04-03-2003

La question irakienne est aujourd’hui au cœur de l’actualité.

La question irakienne est aujourd’hui au cœur de l’actualité. Mon avis étant souvent sollicité, je tenais donc à exprimer mon opinion sur ce sujet.

Rien ne justifie aujourd’hui les projets d’invasion américaine de l’Irak. Et ce pour de multiples raisons.

Si l’on se place d’un point de vue américain, il est difficilement compréhensible que la lutte contre le terrorisme passe par la destruction d’un pays considérablement affaibli par vingt ans de guerre et d’embargo. Chacun sait qu’il n’existe aucun lien entre cette dictature nationaliste et laïque et l’islamisme radical d’Al Quaeda. Au contraire une attaque américaine en Irak ne pourra que renforcer les racines du terrorisme dans les mondes arabe et musulman. Si la guerre devait avoir lieu, il y aurait des risques majeurs de déstabilisation du Moyen Orient et du monde.

Il existe en outre un risque réel que les projets d’invasion militaire de l’Irak, conjugués au soutien de George Bush à la politique criminelle d’Ariel Sharon en Israël et au caractère intégriste chrétien de ses discours, conforte cette détestable idée de « guerre entre civilisations » que nous devons tous combattre. C’est de l’échange et du dialogue que les cultures s’enrichissent, pas de leur affrontement.

Plus fondamentalement je crois en la paix. Notre histoire foisonne trop de guerres pour que nous ignorions les implications d’un conflit militaire et la grandeur de la paix. Combien de personnes, femmes et enfants, mourront sous les bombes américaines ? Combien d’écoles, d’hôpitaux ou de centrales électriques seront détruites ? C’est ce pacifisme qui me pousse, avec les parlementaires communistes, à demander que soit convoquée une conférence mondiale sur le désarmement. Militer pour la paix suppose d’organiser la destruction des armes de destruction massive de toutes les puissances militaires de la planète.
Enfin, comment ne pas voir, derrière les bons sentiments affichés par messieurs Bush ou Blair, les intérêts des grandes compagnies pétrolières ? Ce conflit n’est-il pas aussi réclamé par les marchands d’armes, désireux d’expérimenter sur les populations civiles leurs dernières découvertes ? Jean Jaurès disait que le capitalisme portait en lui la guerre comme la nuée porte l’orage. Comme il est cruel de constater à quel point, encore aujourd’hui, ce grand homme avait raison.

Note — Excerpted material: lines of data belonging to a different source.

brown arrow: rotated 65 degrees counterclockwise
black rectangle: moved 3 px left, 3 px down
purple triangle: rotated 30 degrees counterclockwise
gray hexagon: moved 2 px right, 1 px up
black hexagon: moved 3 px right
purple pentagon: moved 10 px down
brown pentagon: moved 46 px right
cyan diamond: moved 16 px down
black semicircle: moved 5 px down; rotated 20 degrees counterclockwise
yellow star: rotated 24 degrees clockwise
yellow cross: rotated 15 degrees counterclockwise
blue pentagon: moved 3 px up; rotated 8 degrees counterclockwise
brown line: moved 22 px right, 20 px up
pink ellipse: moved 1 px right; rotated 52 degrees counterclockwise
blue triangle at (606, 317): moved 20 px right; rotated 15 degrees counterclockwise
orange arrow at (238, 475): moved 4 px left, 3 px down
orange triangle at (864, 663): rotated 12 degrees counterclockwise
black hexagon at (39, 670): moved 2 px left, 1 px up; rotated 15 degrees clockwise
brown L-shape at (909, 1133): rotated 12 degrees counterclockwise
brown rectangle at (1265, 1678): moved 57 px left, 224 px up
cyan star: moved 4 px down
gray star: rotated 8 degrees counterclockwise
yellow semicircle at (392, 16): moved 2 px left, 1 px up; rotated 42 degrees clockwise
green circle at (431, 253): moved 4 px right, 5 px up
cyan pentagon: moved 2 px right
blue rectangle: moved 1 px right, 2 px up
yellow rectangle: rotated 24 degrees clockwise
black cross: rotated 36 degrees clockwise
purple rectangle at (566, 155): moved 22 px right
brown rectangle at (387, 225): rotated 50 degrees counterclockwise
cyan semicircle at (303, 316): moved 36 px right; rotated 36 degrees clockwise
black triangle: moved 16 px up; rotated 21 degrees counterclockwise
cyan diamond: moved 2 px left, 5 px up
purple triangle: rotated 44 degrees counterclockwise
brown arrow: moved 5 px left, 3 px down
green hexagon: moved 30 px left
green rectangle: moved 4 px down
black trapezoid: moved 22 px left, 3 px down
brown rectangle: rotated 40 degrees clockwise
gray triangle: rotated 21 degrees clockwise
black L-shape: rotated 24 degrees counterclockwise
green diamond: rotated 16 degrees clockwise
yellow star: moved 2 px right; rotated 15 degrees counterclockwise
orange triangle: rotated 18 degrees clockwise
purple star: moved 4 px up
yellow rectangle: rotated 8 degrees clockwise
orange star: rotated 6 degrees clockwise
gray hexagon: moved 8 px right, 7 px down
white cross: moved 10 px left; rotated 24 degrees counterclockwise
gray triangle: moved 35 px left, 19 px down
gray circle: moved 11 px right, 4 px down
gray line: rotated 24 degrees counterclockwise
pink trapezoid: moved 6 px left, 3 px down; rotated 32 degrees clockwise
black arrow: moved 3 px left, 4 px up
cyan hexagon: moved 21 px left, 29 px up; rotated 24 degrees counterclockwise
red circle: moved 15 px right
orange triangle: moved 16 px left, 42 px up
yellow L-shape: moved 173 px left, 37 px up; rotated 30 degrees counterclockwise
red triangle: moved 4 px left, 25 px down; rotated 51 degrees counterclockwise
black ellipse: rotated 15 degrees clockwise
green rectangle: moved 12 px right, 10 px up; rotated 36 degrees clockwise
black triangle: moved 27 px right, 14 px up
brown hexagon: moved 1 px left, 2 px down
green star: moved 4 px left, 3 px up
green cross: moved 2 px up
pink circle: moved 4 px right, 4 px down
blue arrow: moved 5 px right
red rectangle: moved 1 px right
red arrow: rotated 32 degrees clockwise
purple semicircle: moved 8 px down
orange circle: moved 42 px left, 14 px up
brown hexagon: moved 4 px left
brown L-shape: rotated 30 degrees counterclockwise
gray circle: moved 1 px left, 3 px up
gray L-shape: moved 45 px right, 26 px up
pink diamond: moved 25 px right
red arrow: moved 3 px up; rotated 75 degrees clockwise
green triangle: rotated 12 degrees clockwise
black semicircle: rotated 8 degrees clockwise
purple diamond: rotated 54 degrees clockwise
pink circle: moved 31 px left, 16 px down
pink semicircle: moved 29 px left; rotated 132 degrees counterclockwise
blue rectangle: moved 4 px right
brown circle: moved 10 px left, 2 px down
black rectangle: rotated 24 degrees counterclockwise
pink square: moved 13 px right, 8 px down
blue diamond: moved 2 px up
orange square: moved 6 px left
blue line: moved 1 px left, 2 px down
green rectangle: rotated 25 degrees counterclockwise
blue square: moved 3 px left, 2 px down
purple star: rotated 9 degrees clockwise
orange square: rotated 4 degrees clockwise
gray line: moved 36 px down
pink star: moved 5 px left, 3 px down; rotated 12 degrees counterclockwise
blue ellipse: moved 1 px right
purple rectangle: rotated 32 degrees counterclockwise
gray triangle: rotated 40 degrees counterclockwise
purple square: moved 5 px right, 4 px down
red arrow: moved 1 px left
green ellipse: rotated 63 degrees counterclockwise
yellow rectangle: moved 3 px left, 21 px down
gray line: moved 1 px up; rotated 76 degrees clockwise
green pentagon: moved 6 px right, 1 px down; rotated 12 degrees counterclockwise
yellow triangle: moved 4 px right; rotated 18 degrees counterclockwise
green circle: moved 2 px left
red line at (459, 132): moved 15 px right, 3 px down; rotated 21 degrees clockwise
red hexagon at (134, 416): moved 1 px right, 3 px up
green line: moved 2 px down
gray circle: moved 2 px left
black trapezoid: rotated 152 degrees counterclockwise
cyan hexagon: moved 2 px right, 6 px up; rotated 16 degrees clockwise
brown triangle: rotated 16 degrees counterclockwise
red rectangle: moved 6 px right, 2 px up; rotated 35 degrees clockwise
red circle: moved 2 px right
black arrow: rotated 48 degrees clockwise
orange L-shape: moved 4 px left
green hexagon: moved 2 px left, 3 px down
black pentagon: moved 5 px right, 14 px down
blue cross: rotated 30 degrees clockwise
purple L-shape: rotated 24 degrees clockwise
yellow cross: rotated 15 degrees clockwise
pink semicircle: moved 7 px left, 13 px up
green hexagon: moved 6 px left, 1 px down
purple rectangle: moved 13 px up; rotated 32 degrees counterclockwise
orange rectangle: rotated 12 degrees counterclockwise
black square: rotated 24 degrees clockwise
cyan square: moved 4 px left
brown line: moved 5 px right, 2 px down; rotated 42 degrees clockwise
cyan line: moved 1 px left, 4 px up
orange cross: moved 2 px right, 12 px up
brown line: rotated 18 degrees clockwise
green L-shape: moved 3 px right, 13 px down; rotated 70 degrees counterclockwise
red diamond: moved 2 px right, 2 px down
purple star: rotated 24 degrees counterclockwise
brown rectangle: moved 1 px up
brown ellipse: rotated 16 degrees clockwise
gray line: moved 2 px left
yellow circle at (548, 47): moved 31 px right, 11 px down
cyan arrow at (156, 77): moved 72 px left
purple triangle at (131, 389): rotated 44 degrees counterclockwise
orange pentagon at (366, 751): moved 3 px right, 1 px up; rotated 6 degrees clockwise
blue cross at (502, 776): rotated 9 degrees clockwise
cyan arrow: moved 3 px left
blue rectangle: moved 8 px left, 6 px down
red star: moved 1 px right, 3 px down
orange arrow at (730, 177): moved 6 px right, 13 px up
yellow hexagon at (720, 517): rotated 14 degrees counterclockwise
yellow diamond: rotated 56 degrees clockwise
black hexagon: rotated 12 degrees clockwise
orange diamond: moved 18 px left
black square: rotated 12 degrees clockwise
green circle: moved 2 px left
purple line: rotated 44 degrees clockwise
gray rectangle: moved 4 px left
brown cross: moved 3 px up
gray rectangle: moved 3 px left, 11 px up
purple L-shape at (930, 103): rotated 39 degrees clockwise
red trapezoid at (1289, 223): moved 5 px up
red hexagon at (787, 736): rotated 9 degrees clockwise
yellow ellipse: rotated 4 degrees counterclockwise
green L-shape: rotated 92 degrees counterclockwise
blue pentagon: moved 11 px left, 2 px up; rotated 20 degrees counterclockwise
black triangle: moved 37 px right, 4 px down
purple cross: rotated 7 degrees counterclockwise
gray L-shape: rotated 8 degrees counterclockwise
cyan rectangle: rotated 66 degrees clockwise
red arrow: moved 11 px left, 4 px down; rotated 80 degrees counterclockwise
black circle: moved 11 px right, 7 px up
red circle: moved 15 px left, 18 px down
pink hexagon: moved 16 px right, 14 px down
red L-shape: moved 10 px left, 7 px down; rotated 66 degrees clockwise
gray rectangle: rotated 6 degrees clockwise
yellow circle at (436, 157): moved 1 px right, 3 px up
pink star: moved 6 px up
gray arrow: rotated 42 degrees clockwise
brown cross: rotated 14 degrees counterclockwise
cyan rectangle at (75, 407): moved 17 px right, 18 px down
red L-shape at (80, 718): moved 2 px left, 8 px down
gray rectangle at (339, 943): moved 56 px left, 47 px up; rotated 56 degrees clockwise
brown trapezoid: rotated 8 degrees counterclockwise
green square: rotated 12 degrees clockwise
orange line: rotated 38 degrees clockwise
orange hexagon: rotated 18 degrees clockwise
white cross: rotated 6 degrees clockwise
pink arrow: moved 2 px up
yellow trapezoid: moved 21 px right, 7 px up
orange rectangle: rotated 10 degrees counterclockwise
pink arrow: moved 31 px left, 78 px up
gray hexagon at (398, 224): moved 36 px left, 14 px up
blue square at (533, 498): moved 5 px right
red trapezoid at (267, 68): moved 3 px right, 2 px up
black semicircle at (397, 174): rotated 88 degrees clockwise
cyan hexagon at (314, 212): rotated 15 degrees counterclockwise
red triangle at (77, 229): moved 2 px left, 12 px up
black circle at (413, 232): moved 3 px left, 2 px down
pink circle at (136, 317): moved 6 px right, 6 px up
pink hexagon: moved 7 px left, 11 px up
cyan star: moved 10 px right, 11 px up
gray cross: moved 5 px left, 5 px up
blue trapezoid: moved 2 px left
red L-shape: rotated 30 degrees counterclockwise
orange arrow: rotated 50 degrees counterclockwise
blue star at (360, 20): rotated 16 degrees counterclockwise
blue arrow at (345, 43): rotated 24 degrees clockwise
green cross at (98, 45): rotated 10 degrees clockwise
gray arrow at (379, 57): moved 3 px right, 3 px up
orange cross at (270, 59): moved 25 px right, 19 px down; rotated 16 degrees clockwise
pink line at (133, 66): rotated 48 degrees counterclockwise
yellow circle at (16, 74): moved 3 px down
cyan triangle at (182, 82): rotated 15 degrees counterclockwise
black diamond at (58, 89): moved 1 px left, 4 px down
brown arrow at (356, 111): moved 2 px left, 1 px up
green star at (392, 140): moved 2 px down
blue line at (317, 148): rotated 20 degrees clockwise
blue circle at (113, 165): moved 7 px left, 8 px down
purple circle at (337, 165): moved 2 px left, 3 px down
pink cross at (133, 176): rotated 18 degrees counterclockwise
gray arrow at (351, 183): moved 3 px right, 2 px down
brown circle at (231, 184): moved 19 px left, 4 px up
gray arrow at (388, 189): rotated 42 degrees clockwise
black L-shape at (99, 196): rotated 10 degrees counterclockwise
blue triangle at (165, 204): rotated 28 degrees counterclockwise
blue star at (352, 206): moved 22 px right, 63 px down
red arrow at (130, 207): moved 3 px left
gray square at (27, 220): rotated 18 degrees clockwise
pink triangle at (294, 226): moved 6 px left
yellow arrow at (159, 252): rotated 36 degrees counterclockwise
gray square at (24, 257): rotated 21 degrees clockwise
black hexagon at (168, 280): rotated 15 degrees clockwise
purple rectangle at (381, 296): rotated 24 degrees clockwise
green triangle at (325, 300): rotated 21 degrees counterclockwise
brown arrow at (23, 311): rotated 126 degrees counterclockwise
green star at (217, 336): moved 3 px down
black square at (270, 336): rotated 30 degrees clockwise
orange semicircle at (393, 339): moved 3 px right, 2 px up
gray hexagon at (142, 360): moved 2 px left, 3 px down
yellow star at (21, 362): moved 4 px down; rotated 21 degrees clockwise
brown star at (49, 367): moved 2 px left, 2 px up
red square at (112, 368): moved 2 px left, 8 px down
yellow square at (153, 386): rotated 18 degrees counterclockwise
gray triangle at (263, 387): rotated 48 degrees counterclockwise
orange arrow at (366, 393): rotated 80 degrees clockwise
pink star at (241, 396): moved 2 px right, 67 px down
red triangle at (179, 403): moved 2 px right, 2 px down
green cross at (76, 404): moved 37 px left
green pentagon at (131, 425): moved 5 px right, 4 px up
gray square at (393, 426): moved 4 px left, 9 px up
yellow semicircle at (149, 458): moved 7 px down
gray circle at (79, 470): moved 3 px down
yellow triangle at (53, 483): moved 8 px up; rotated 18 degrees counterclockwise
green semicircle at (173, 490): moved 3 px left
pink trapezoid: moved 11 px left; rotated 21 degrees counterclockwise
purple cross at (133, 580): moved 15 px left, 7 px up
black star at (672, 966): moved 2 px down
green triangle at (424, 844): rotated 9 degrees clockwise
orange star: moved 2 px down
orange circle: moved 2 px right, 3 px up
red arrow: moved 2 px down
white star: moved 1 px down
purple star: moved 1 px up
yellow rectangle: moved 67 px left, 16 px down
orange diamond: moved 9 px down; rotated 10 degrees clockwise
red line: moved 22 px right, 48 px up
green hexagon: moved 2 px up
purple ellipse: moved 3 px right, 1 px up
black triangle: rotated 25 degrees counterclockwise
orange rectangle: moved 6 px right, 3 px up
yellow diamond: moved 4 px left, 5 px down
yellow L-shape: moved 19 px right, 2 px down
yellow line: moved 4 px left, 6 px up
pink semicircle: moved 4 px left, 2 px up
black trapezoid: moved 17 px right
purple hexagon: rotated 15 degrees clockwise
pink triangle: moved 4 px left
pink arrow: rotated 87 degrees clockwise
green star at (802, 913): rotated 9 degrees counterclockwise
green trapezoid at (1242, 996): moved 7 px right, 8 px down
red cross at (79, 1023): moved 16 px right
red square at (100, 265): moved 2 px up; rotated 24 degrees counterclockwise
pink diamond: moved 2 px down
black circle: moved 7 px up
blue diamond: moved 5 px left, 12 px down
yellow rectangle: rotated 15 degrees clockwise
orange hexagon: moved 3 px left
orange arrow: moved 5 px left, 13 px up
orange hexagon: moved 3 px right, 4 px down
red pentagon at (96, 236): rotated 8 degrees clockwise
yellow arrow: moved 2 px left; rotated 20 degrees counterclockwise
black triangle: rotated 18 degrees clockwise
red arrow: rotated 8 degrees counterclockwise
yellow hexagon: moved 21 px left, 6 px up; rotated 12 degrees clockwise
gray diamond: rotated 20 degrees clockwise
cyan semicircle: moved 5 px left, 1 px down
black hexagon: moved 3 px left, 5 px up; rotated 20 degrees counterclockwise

Ce qui me paraît le plus inquiétant c’est que les Etats-Unis semblent définir une stratégie impérialiste globale très dangereuse pour la planète. Bien que menée au nom de grands principes, cette croisade vise avant tout à assurer l’hégémonie politique, économique et culturelle des élites américaines sur le monde. Les nouveaux dirigeants américains semblent en outre, lorsque ce modèle ne parvient pas à s’imposer pacifiquement, être prêts à l’imposer militairement.

Je salue donc les efforts faits par le président Chirac pour éviter ce conflit, en espérant que, le moment venu, il n’hésite pas à utiliser le droit de veto de la France à l’ONU. Ces efforts permettent au moins de donner un minimum de dignité et de crédibilité à notre vieille Europe. Mais pour éviter ce conflit nous devrons aussi compter sur la mobilisation populaire, en France et dans le monde. Je resterai, comme je l’ai été depuis le début de la crise, aux côtés de ceux qui se mobilisent et manifestent contre les desseins criminels de George Bush et pour un monde plus pacifique.